The Art of Living
The emotion in a Mike Leigh film is as plain as dirt and as valuable as gold. This most gifted of all British moviemakers may, in fact, be a kind of miracle worker: He takes the stuff of ordinary working- and middle-class life--trying and failing, the terrors of aging, small victory and numbing regret, family bonds broken by fear and human frailty--and turns them into the most important things in the world, tinged by wit and tenderness. Ten minutes or so into one of Leigh's unadorned but seductive works of art, we realize anew that these are the important things. For everyone, they are the substance of existence.
Why is it that so many other filmmakers cannot seem to point them out as clearly or fluently?
Secrets & Lies has a vaguely Bergmanesque title and the Palme d'Or from Cannes in its trophy case, but it's just as user-friendly, unexpectedly funny and deceptively down-home as Leigh films like Life Is Sweet and Naked. Once again, he has collaborated with a stunning cast in his famous improvisational method to show us an untidy, unhappy family plagued by repression and evasion but finally buoyed up by a sweet striving that the characters and the audience discover, like grace or magic, only in the denouement.
The unhinged Cynthia (Brenda Blethyn) is a whimpering mess of a woman who works in a box factory and lives with her scornful, fatherless daughter, Roxanne (Claire Rushbrook), in a tatty East London house. Soured by resentment, they feed on each other, but the spirit is seeping out of them.
Off in a flowery suburb, Cynthia's plump, mild-mannered brother Maurice (Timothy Spall, late of Life Is Sweet) endures another hell. By day he photographs melancholy weddings, slightly out-of-kilter families and babies. He coaxes smiles out of boxers posing in their trunks for publicity shots and, in another of those arresting scenes Leigh handles so naturally, Maurice quietly asks a lovely young woman to now turn her opposite profile to the camera, revealing a face that has recently gone through a car windshield, a future that's shattered.
At home, Maurice's life is no less unsettling. His distant wife, Monica (Phyllis Logan), childless and angry, overdecorates their prim new house in the absence of any other pleasure, then snipes at him.
Needy people all, these alienated relatives and in-laws are paralyzed by desperation, with no way out. In fact, it takes the movie's all-important fifth character to stir things up, to alter the family portrait.
She's a black, college-educated optometrist with a wonderful handle, Hortense Cumberbatch (Marianne Jean-Baptiste). When her adoptive mum dies, leaving her parentless and bereft, this resourceful woman goes in search of her birth mother.
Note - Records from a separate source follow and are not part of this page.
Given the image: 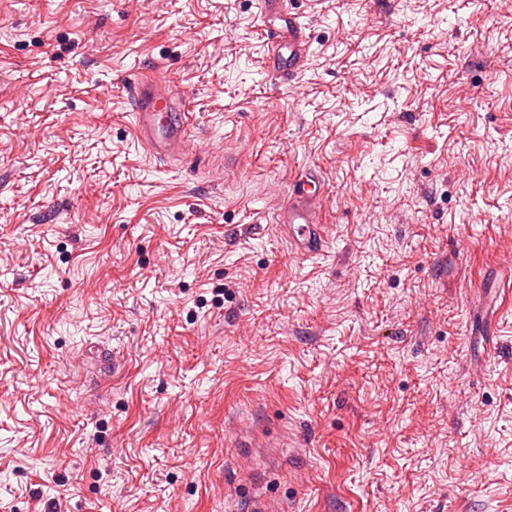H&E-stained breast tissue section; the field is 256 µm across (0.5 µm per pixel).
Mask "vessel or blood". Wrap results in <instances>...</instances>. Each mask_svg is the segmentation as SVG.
<instances>
[{"instance_id":"b4317fda","label":"vessel or blood","mask_w":512,"mask_h":512,"mask_svg":"<svg viewBox=\"0 0 512 512\" xmlns=\"http://www.w3.org/2000/svg\"><path fill=\"white\" fill-rule=\"evenodd\" d=\"M259 18L269 44L268 72L276 80L288 82L311 63L312 33L289 10L288 0H258ZM135 128L151 155L163 159L182 151L188 144L187 113L177 111L162 78L135 83L132 88ZM324 179L318 170L298 175L290 201L281 213L288 226L290 243L305 258L320 255L327 240L321 222V190Z\"/></svg>"}]
</instances>
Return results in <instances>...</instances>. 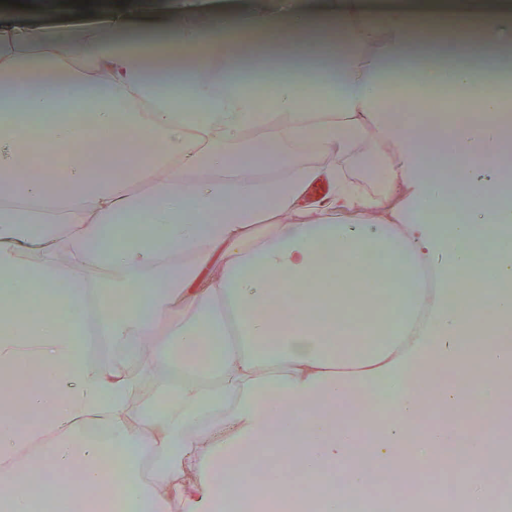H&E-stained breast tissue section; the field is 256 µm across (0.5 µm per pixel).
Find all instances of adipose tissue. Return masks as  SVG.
<instances>
[{
  "instance_id": "adipose-tissue-1",
  "label": "adipose tissue",
  "mask_w": 512,
  "mask_h": 512,
  "mask_svg": "<svg viewBox=\"0 0 512 512\" xmlns=\"http://www.w3.org/2000/svg\"><path fill=\"white\" fill-rule=\"evenodd\" d=\"M27 2L8 6L0 25V390L13 397L0 404V499L10 512H50L62 498L108 512L114 486L127 512H168L173 501L181 512H215L228 497L286 495L291 457L312 474L342 468L344 486L326 495V512H336L337 496L364 492L375 467L405 497L419 493L432 449L451 443L494 463L485 437L458 424L428 428L429 447L410 453L388 443L418 430L425 394L456 402L462 378L481 382L480 413L497 411L488 377L512 369V337L499 323L486 317L473 329L448 305L453 287L480 271L475 249L497 254V275L512 277L497 235L512 210L480 226L431 220L447 189L439 163L476 202L499 171L505 102L486 96L473 47L512 15V0H478L473 10L457 0H262L277 53L300 56L337 96L334 108L301 111L300 89L284 77L271 114L243 88L238 44L250 33L240 0H183L176 39L158 45L148 39L156 0H129L117 25L65 0ZM416 45L437 57L434 67L418 65ZM391 76L414 105L422 88L465 86L482 99V119L454 124L429 154L423 118L387 117ZM90 117L121 136L96 156L70 152L89 137ZM247 127L258 145L242 140ZM33 128L55 150L54 167L21 150ZM365 144L382 160L371 196L344 171ZM30 245L40 256L25 265L19 250ZM61 253L72 266L58 263ZM360 255L382 260V307ZM86 257L103 258L111 288L83 279L75 262ZM424 267L435 287H421ZM91 303L97 337L112 341L108 368L91 364L81 333L59 328ZM393 316L401 327L373 343L372 323ZM418 369L423 380L406 388ZM156 372L129 430L135 376ZM387 385L403 394L362 467L349 419L359 392ZM82 418L106 445L79 433ZM104 454L108 474L96 463ZM255 465L266 483L250 481ZM58 474L65 489L49 482Z\"/></svg>"
}]
</instances>
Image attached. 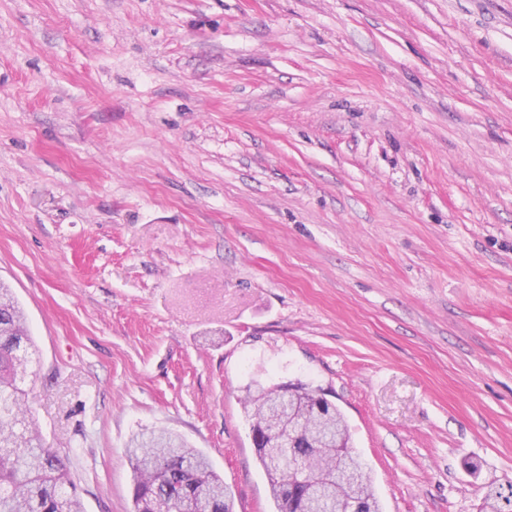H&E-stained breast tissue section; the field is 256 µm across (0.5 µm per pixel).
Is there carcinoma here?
<instances>
[{"mask_svg": "<svg viewBox=\"0 0 512 512\" xmlns=\"http://www.w3.org/2000/svg\"><path fill=\"white\" fill-rule=\"evenodd\" d=\"M35 350L24 313L12 291L0 286V512H82L65 458L42 435L22 388ZM251 424L266 423V406L278 404L274 390L248 391ZM343 416L338 406L316 410L315 401L301 413L294 445L271 457L256 447L270 488L275 512H336L347 509L349 490L328 489L337 468L336 448L328 445L336 424L324 419ZM357 465L368 512H382L372 479L351 446L343 448ZM127 456L133 472L134 512H233V492L216 474L209 459L168 431L132 437ZM303 469L288 481L290 458ZM482 512H512V483L487 492Z\"/></svg>", "mask_w": 512, "mask_h": 512, "instance_id": "carcinoma-1", "label": "carcinoma"}]
</instances>
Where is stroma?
Instances as JSON below:
<instances>
[{"label": "stroma", "mask_w": 512, "mask_h": 512, "mask_svg": "<svg viewBox=\"0 0 512 512\" xmlns=\"http://www.w3.org/2000/svg\"><path fill=\"white\" fill-rule=\"evenodd\" d=\"M0 281L84 512L131 437L271 512L245 398L344 412L384 512L512 481V0H0Z\"/></svg>", "instance_id": "1"}]
</instances>
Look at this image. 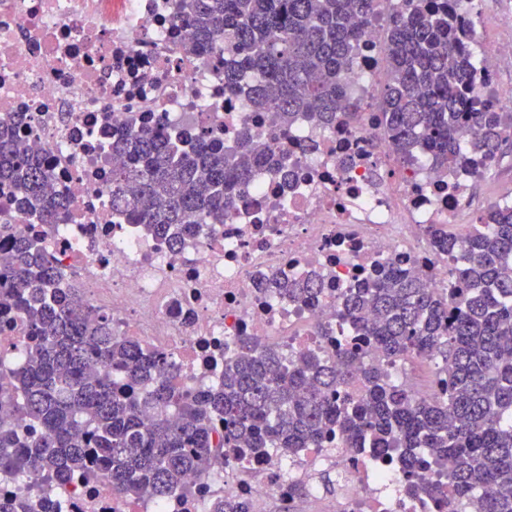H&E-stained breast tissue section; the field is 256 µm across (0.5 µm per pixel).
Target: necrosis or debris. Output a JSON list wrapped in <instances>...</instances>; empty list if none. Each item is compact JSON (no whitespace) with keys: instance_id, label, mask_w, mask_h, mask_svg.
Listing matches in <instances>:
<instances>
[{"instance_id":"necrosis-or-debris-1","label":"necrosis or debris","mask_w":512,"mask_h":512,"mask_svg":"<svg viewBox=\"0 0 512 512\" xmlns=\"http://www.w3.org/2000/svg\"><path fill=\"white\" fill-rule=\"evenodd\" d=\"M176 2L0 0V119L22 115L17 135L55 172L49 200L66 203L64 222L51 229L14 213L12 235L41 239L63 284L79 283L115 335L167 356L190 394L217 387L225 357L245 337L288 360L303 351L335 357L344 338L377 359L338 317L345 292L372 268L394 266L447 293L448 257L428 230L461 231L457 217L473 179L426 159L407 166L385 129L383 45L399 0H379L357 44L346 77L356 123L330 129L305 122L279 128L272 113L225 92L221 46L205 56L185 51L189 34ZM452 5L467 47L480 52L472 95L493 111L512 112V87L500 77L506 56L484 35L479 0ZM160 114L229 145L250 129L270 154L287 156L290 176L260 170L223 223L202 225L172 247L129 223L111 201L112 171L123 163L110 148L113 137ZM279 275L315 279L321 290L308 301L266 294L264 282ZM28 338L21 311L0 298V359H19ZM386 369L417 398L448 391L447 374L425 363L398 359ZM294 484L321 512H434L422 495L406 492L400 472L336 443L259 456L224 451L212 469L188 476L185 492L163 500L117 495L105 479L23 482L0 468V501L14 512H206L212 500L233 497L251 512L271 504L296 512Z\"/></svg>"}]
</instances>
Hortense's interview with a well-meaning social worker is another of those exquisite Mike Leigh moments he seems to reel off so effortlessly, but the heart of the matter is exposed fifteen minutes later, after Hortense, age 27, learns that her mother is none other than Cynthia, the defeated factory worker in the East End.
After an agonized telephone conversation, we get the most daring moment in a relentlessly daring film. For the first meeting between mother and daughter, Leigh sets his camera down in front of a table for two in an otherwise uninhabited cafe and simply watches--without pity but full of feeling--as teary, flustered Cynthia and cool, anguished Hortense struggle to move within range of one another. It's an amazing exchange, full of stops, starts and unexpected emotional turns, captured in one long, uninterrupted shot. In an era when filmmakers are more concerned with technical gizmos and personal styles than with drama pure, it's an uncommonly moving experience to behold two characters--two authentic souls--who are beginning to commune. Blethyn, who also won at Cannes as best actress, and Jean-Baptiste are incandescent here.
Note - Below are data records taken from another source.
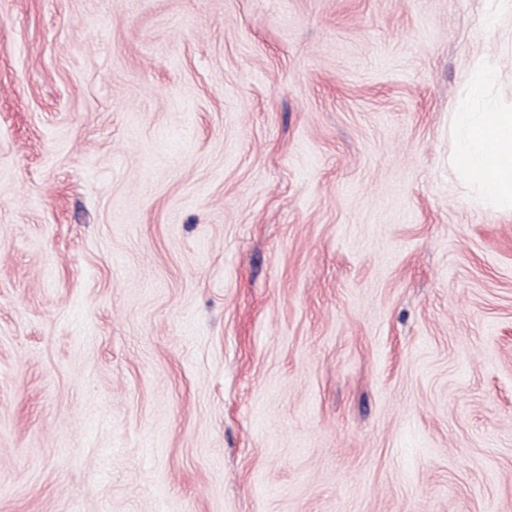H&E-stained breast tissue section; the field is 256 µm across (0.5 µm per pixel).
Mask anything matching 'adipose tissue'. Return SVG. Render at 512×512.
I'll list each match as a JSON object with an SVG mask.
<instances>
[{
	"label": "adipose tissue",
	"instance_id": "adipose-tissue-1",
	"mask_svg": "<svg viewBox=\"0 0 512 512\" xmlns=\"http://www.w3.org/2000/svg\"><path fill=\"white\" fill-rule=\"evenodd\" d=\"M454 127L457 143L448 158L450 172L477 186L486 207L512 209V111L460 112Z\"/></svg>",
	"mask_w": 512,
	"mask_h": 512
}]
</instances>
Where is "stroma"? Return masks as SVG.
I'll return each mask as SVG.
<instances>
[{
    "label": "stroma",
    "instance_id": "35a3bbf8",
    "mask_svg": "<svg viewBox=\"0 0 512 512\" xmlns=\"http://www.w3.org/2000/svg\"><path fill=\"white\" fill-rule=\"evenodd\" d=\"M486 12L0 0V512H512ZM455 151L448 169L461 182L477 186L490 209H512V110L458 112Z\"/></svg>",
    "mask_w": 512,
    "mask_h": 512
}]
</instances>
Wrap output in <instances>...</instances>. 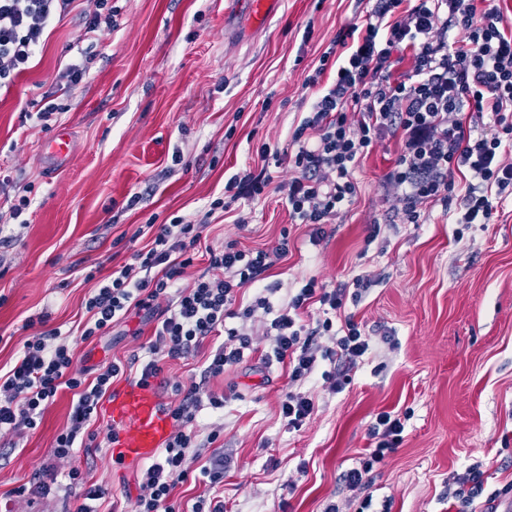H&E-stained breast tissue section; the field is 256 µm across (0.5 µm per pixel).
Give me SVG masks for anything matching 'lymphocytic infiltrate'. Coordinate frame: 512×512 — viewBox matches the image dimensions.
<instances>
[{
    "label": "lymphocytic infiltrate",
    "mask_w": 512,
    "mask_h": 512,
    "mask_svg": "<svg viewBox=\"0 0 512 512\" xmlns=\"http://www.w3.org/2000/svg\"><path fill=\"white\" fill-rule=\"evenodd\" d=\"M74 0H0V86L23 72L41 47L49 23L67 15ZM337 58L322 55L315 85L327 68L335 78L321 89L291 135L292 151L262 146V158L288 162L295 175L288 183L286 204L292 220L316 227L330 223L358 193L355 166L383 133L400 141L393 167L383 185L399 203L400 223L416 224L429 203L456 205L460 224L489 223L498 205L512 197V163L505 162L512 140V29L494 0H373L364 34L355 28L336 38ZM412 66L404 75L396 67L404 57ZM468 174L463 197L455 195L456 174ZM205 220L173 218L147 225L150 239L131 260L114 268L107 284L95 289L85 307L90 315L83 340L110 333L131 312L154 319L152 339L126 361L110 362L94 372L76 368L65 333L53 328L23 344L14 366L0 373V437L17 440L36 430L59 390L72 393L67 426L54 440L53 454L65 459L80 448H108L114 431L100 432L91 423L114 381L135 376L149 386L167 360L194 352L206 338L227 331L230 341L207 359L200 381L175 385L177 402L167 404L173 431L162 453L141 474L135 512H177L174 488L190 475L188 453L198 445L195 424L201 403L223 409L224 399L204 394L206 380L223 376L239 363L250 345L248 334L225 330L224 321L250 316L270 301L258 295L252 308L236 311L240 289L262 281L275 260L288 253L287 240L273 249L244 250L236 242L203 244ZM204 247L210 274L183 285L185 271ZM346 287L327 289L317 277L281 304L267 327L276 362L288 364L295 389L286 391L281 414L288 427H302L315 412L314 400L298 391L323 361L343 358L357 363L369 350L367 336L346 318L335 348L321 350L315 336L330 331L331 312L344 305ZM319 305L323 316L303 323L302 311ZM404 425L382 412L369 431L371 446L360 467L345 475L349 486L368 485L402 440Z\"/></svg>",
    "instance_id": "f902f5d3"
}]
</instances>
There's much more, of course. Leigh's observations on race, social class and the destructive barriers families unwittingly erect are keener than ever. He gives us a devastating scene in which the former proprietor of Maurice's photo studio slumps back into the place, drunk and broken, from a long misadventure in Australia. In the end, we have the 21st birthday party of sullen Roxanne, over at Uncle Maurice and Aunt Monica's place. There, the film's many skeins wind together, all the old wounds are reopened, and a family that has crippled itself finally begins to heal. Who can measure a parent's burden? What can a lost daughter's love mean? How does marriage endure, once nudged out of the shadows? Questions with tentative answers.
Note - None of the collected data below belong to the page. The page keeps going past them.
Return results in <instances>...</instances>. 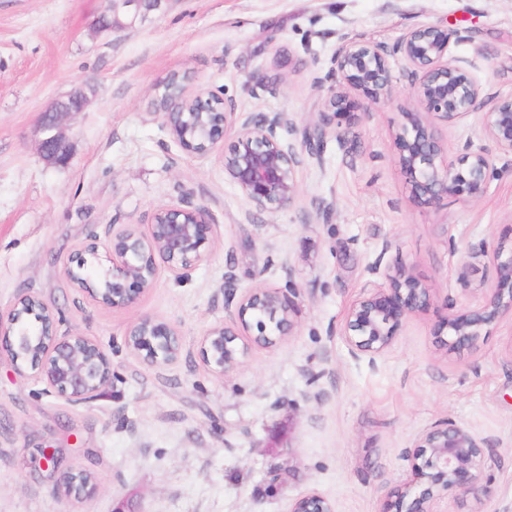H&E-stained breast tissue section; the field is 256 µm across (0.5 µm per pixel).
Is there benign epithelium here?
Listing matches in <instances>:
<instances>
[{
	"instance_id": "benign-epithelium-1",
	"label": "benign epithelium",
	"mask_w": 512,
	"mask_h": 512,
	"mask_svg": "<svg viewBox=\"0 0 512 512\" xmlns=\"http://www.w3.org/2000/svg\"><path fill=\"white\" fill-rule=\"evenodd\" d=\"M112 28L123 26L119 16L131 21L158 10L164 0H110ZM460 32L441 25H424L403 34L393 45L346 39L331 58V71L341 85L360 93L369 103L391 99L393 77L389 58H398L411 76L415 111L402 113L404 122L395 145L402 168L409 175L414 198L427 203L455 198L481 199L488 187L493 165L486 149L469 143L456 161L434 133V122L448 121L478 111L482 86L468 70L454 63L451 45L461 41ZM254 87L278 91L284 79L267 73L252 77ZM78 104L65 109L56 104L44 113L40 150L49 162L62 160V133L58 116L81 112L91 102L93 88L86 83L75 89ZM355 102L347 94L331 90L320 103L319 120L302 133L301 147L286 141L283 131L295 129L286 112L247 113L235 103L202 90L184 87L169 92L161 107L174 140L189 154L207 156L224 149V170L248 203L261 211L288 206L299 193L298 171L308 159L322 160L324 139L334 133L346 143L344 123ZM484 137L506 155H512V97L492 101L481 117ZM237 129L226 145L227 130ZM216 235L209 210L190 202L160 207L154 222L143 232L128 224L112 225L104 251L105 264L96 280L89 279L88 258H99L97 237H91L63 267L65 278L97 304L123 311L150 288L157 277V260L177 279L188 276L207 260ZM493 285L481 301L445 318L438 335L445 349L469 347L482 331L503 315L512 314V245L502 238L489 249ZM433 289L402 265L383 274V282L367 284L347 310L344 338L352 352L378 356L396 342L403 323L425 309ZM294 302L275 289L255 287L238 299L229 320L210 328L202 337L200 353L206 365L219 374L242 365L248 345L236 343L241 333L256 329L250 342L271 346L293 330ZM34 317L38 327L26 325ZM59 319L40 298L24 294L7 313L0 312V335L15 369L28 373L68 402L86 403L112 380L107 349L98 341L72 331L57 334ZM127 348L149 367L175 362L181 353L179 333L169 322L142 317L127 328ZM485 441L453 420H443L419 439L401 499L409 498L407 510L386 504L381 512H441L442 500L471 496L482 501L488 494L485 481ZM289 512H333L318 494L295 500Z\"/></svg>"
}]
</instances>
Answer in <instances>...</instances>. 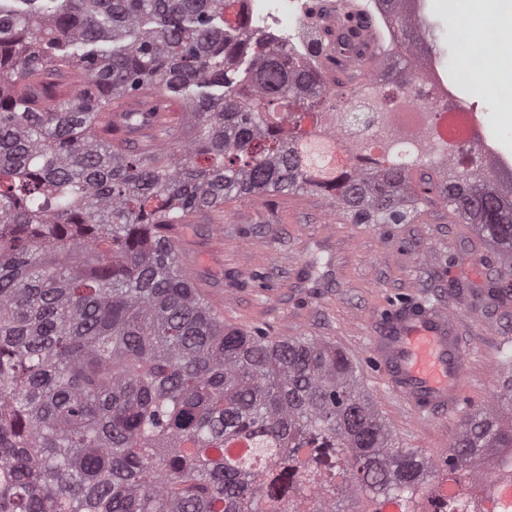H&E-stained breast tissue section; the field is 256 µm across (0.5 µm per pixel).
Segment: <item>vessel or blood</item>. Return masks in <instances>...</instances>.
I'll return each instance as SVG.
<instances>
[{"instance_id":"obj_1","label":"vessel or blood","mask_w":512,"mask_h":512,"mask_svg":"<svg viewBox=\"0 0 512 512\" xmlns=\"http://www.w3.org/2000/svg\"><path fill=\"white\" fill-rule=\"evenodd\" d=\"M390 393L412 413L451 409L467 394L460 319L447 309L394 306L366 353Z\"/></svg>"}]
</instances>
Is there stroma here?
I'll list each match as a JSON object with an SVG mask.
<instances>
[{
	"label": "stroma",
	"mask_w": 512,
	"mask_h": 512,
	"mask_svg": "<svg viewBox=\"0 0 512 512\" xmlns=\"http://www.w3.org/2000/svg\"><path fill=\"white\" fill-rule=\"evenodd\" d=\"M448 13L435 12L432 44L450 77L469 87L465 102L486 110L488 135L512 158V123H502L507 106L496 99V80L512 81V66L493 65V79L469 83ZM180 243L196 283L223 309L226 323L335 342L359 362L364 388L400 443L424 454L449 447L459 412L413 414L363 364L386 310L426 297L461 317L467 402L487 399L501 384L502 361L512 357V304L492 315L476 299L489 280L490 248L440 204L421 206L408 224H354L322 195L233 199L223 211L200 214Z\"/></svg>",
	"instance_id": "obj_1"
}]
</instances>
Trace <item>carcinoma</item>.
<instances>
[{
    "mask_svg": "<svg viewBox=\"0 0 512 512\" xmlns=\"http://www.w3.org/2000/svg\"><path fill=\"white\" fill-rule=\"evenodd\" d=\"M228 0H0V512H483L469 489L512 448V360L440 456L405 448L353 358L318 336L224 323L180 235L237 198L321 194L354 224L438 201L498 256L512 297V185L448 147L442 111L392 117L425 28L387 67L321 10L313 66ZM345 154L329 176L298 126Z\"/></svg>",
    "mask_w": 512,
    "mask_h": 512,
    "instance_id": "1",
    "label": "carcinoma"
}]
</instances>
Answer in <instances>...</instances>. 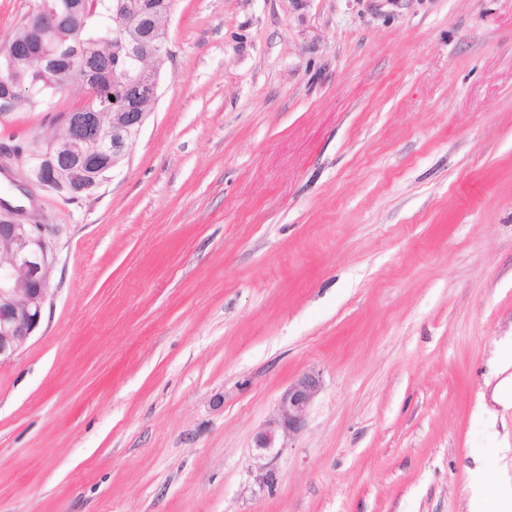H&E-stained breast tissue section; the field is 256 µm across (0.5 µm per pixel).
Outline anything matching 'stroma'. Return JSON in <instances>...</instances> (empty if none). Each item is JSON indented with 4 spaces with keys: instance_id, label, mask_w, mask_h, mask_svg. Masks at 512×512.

This is smart, funny, profound moviemaking for grownups--for people who have lived and lost and, if they've been lucky, recouped some of their loss. In the oblique images of gentle Maurice, the photographer, and yearning Hortense, the optometrist, and what comes to them and their family, Mike Leigh shows us what it is to see, to really open one's eyes and examine life after a long stint in the dark. We can ask nothing more from any story, plain or fancy.
Secrets & Lies. Written and directed by Mike Leigh. With Brenda Blethyn, Timothy Spall, Marianne Jean-Baptiste, Claire Rushbrook and Phyllis Logan.